Exercise description:
Reproduce the listing from the line with "median 0.46, box" to the line with "What is the change in value from Huit", substituting "data set" for every "series" and leaving everything else unchanged.

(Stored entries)
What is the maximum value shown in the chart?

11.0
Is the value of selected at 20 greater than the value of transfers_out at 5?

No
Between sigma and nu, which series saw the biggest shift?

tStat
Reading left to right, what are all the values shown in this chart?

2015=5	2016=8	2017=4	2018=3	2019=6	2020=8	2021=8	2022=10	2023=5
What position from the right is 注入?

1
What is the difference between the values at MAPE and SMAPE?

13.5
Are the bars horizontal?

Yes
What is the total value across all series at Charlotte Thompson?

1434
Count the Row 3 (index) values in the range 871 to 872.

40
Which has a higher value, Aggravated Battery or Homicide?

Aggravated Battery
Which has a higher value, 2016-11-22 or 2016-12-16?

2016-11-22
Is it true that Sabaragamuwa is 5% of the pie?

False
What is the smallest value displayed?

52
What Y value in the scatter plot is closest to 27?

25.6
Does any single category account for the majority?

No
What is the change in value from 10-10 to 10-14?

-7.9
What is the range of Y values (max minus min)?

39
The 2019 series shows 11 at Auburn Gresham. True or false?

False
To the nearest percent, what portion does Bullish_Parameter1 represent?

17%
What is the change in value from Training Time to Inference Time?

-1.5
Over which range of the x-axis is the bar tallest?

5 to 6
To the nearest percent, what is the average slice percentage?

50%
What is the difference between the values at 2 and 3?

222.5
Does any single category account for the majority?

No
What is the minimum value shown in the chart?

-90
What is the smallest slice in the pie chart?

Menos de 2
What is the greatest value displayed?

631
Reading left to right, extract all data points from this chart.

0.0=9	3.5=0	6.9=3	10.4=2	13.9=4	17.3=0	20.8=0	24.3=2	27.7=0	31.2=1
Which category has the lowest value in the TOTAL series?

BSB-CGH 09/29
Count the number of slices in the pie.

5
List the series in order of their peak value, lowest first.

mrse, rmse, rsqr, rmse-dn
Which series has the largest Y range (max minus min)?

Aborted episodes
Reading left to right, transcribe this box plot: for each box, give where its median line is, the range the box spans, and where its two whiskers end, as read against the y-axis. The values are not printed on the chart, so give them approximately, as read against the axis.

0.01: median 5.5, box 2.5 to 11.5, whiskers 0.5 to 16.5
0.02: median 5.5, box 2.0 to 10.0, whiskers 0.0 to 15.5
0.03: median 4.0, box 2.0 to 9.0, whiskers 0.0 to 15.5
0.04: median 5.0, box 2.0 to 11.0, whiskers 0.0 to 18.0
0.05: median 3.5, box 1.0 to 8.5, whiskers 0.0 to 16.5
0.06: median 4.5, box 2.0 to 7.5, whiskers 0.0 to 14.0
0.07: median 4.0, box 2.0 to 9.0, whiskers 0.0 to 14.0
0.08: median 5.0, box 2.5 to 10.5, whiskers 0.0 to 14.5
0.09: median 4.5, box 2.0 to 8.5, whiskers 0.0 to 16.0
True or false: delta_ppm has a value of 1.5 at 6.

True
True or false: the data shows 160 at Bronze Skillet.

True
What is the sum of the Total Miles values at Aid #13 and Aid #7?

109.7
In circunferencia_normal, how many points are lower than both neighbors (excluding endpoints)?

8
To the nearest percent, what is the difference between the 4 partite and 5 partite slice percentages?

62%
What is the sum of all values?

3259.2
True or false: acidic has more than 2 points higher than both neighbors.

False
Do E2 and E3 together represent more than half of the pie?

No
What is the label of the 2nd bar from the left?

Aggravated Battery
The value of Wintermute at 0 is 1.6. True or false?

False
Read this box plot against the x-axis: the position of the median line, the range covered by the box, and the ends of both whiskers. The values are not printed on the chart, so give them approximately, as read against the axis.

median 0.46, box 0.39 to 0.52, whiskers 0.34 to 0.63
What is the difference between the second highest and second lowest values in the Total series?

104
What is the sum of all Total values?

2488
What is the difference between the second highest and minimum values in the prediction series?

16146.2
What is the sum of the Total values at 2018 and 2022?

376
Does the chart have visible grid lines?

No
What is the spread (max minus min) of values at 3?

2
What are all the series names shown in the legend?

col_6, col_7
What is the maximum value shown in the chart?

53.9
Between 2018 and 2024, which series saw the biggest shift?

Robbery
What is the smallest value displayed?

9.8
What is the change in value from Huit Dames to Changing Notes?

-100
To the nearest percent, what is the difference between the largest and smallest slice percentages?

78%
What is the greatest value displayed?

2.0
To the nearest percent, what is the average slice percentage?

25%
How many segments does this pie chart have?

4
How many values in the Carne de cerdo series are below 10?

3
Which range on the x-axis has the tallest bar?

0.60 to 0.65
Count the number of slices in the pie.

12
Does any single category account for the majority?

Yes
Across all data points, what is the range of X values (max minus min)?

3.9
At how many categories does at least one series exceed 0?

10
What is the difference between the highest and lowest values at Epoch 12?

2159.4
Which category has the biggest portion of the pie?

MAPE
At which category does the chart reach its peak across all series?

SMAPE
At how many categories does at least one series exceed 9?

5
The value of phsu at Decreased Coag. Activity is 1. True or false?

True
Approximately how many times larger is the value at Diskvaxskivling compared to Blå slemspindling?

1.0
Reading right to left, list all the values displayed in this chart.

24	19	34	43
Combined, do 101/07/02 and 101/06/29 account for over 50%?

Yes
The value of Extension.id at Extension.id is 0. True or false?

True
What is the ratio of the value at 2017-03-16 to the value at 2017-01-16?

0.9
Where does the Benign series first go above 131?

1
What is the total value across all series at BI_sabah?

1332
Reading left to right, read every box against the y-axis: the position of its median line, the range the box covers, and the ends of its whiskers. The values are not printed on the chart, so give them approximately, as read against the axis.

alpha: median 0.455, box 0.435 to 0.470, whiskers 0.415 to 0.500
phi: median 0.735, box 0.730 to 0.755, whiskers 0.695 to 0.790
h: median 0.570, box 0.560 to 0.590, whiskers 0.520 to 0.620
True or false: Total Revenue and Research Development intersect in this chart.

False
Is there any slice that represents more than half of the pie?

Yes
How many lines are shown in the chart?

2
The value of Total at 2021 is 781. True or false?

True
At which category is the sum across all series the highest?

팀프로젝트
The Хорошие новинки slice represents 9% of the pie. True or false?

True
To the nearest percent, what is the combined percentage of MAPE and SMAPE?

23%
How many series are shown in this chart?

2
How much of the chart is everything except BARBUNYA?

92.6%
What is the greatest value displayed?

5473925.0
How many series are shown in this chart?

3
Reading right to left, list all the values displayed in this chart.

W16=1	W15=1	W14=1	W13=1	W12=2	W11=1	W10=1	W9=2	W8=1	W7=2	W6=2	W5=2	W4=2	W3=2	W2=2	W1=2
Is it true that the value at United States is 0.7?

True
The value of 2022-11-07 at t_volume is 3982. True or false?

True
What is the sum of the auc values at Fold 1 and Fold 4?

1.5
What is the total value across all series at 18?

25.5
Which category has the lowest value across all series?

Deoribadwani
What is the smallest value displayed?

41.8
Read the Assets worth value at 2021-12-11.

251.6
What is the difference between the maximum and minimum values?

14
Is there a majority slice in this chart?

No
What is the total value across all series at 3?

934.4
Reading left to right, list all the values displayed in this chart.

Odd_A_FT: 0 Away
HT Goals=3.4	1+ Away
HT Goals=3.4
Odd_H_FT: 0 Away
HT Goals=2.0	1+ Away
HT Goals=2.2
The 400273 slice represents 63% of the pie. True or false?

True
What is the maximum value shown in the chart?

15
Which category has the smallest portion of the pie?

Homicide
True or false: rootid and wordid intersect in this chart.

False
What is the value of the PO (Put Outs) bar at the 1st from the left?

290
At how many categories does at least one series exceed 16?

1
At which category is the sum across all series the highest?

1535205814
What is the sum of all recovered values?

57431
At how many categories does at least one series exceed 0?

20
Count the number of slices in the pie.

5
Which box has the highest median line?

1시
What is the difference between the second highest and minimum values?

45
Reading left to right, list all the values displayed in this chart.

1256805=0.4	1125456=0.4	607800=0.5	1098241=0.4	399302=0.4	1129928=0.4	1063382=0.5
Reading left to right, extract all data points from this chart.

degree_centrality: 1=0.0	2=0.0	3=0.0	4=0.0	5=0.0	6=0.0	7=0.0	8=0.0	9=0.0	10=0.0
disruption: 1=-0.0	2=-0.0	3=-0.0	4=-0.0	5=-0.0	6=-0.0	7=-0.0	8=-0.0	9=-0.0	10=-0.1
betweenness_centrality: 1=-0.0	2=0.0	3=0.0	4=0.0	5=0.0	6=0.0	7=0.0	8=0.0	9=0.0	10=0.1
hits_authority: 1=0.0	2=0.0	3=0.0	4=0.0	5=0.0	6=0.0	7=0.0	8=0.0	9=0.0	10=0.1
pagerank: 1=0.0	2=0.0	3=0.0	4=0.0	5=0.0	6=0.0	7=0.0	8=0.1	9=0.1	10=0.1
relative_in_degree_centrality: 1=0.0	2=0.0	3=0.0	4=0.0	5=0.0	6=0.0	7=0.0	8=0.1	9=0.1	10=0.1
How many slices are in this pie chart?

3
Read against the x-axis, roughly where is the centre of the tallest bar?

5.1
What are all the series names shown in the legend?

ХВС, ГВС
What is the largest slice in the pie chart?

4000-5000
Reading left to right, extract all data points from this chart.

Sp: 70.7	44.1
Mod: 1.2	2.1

Answer to the exercise:
median 0.46, box 0.39 to 0.52, whiskers 0.34 to 0.63
What is the difference between the second highest and second lowest values in the Total data set?

104
What is the sum of all Total values?

2488
What is the difference between the second highest and minimum values in the prediction data set?

16146.2
What is the sum of the Total values at 2018 and 2022?

376
Does the chart have visible grid lines?

No
What is the spread (max minus min) of values at 3?

2
What are all the data set names shown in the legend?

col_6, col_7
What is the maximum value shown in the chart?

53.9
Between 2018 and 2024, which data set saw the biggest shift?

Robbery
What is the smallest value displayed?

9.8
What is the change in value from Huit Dames to Changing Notes?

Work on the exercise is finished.